Your task » Count how many lines below include the string "years". Only that number should appear in the reply.

[[ Source material open ]]

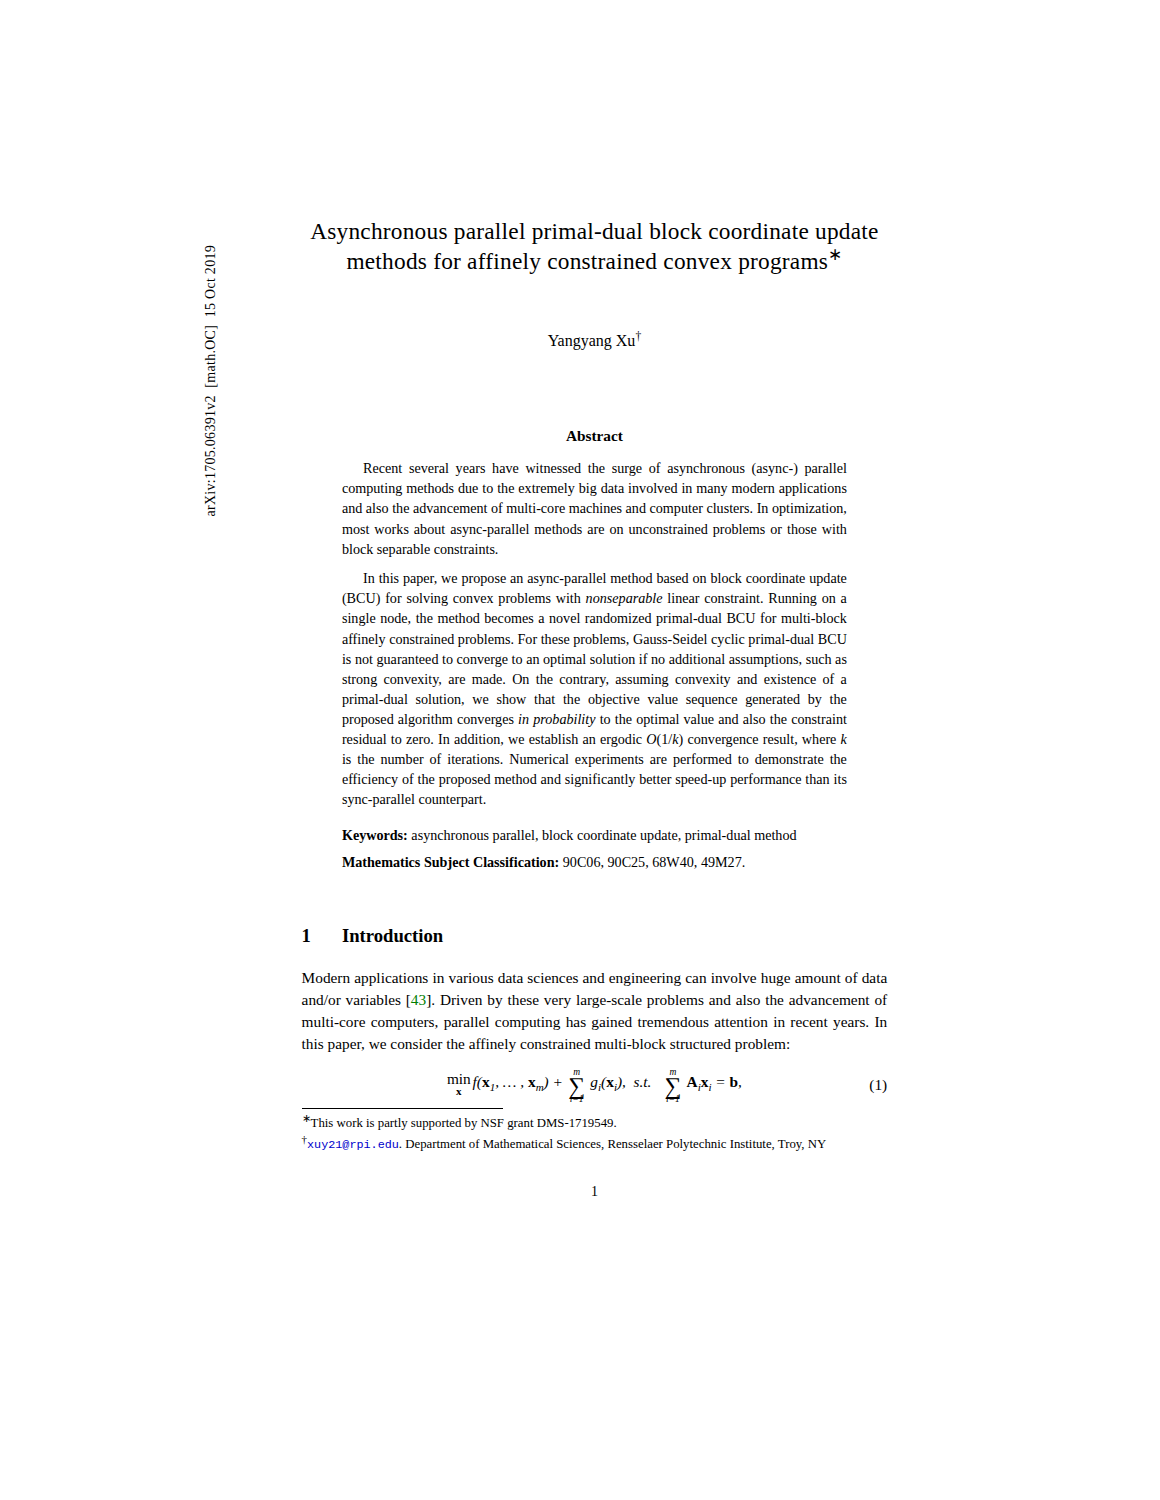arXiv:1705.06391v2 [math.OC] 15 Oct 2019
Asynchronous parallel primal-dual block coordinate update
methods for affinely constrained convex programs∗
Yangyang Xu†
Abstract
Recent several years have witnessed the surge of asynchronous (async-) parallel computing methods due to the extremely big data involved in many modern applications and also the advancement of multi-core machines and computer clusters. In optimization, most works about async-parallel methods are on unconstrained problems or those with block separable constraints.
In this paper, we propose an async-parallel method based on block coordinate update (BCU) for solving convex problems with nonseparable linear constraint. Running on a single node, the method becomes a novel randomized primal-dual BCU for multi-block affinely constrained problems. For these problems, Gauss-Seidel cyclic primal-dual BCU is not guaranteed to converge to an optimal solution if no additional assumptions, such as strong convexity, are made. On the contrary, assuming convexity and existence of a primal-dual solution, we show that the objective value sequence generated by the proposed algorithm converges in probability to the optimal value and also the constraint residual to zero. In addition, we establish an ergodic O(1/k) convergence result, where k is the number of iterations. Numerical experiments are performed to demonstrate the efficiency of the proposed method and significantly better speed-up performance than its sync-parallel counterpart.
Keywords: asynchronous parallel, block coordinate update, primal-dual method
Mathematics Subject Classification: 90C06, 90C25, 68W40, 49M27.
1 Introduction
Modern applications in various data sciences and engineering can involve huge amount of data and/or variables [43]. Driven by these very large-scale problems and also the advancement of multi-core computers, parallel computing has gained tremendous attention in recent years. In this paper, we consider the affinely constrained multi-block structured problem:
min x f(x1, … , xm) + ∑mi=1 gi(xi), s.t. ∑mi=1 Aixi = b, (1)
∗This work is partly supported by NSF grant DMS-1719549.
†xuy21@rpi.edu. Department of Mathematical Sciences, Rensselaer Polytechnic Institute, Troy, NY
1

[[ Source material closed ]]

Solution for this exercise » 2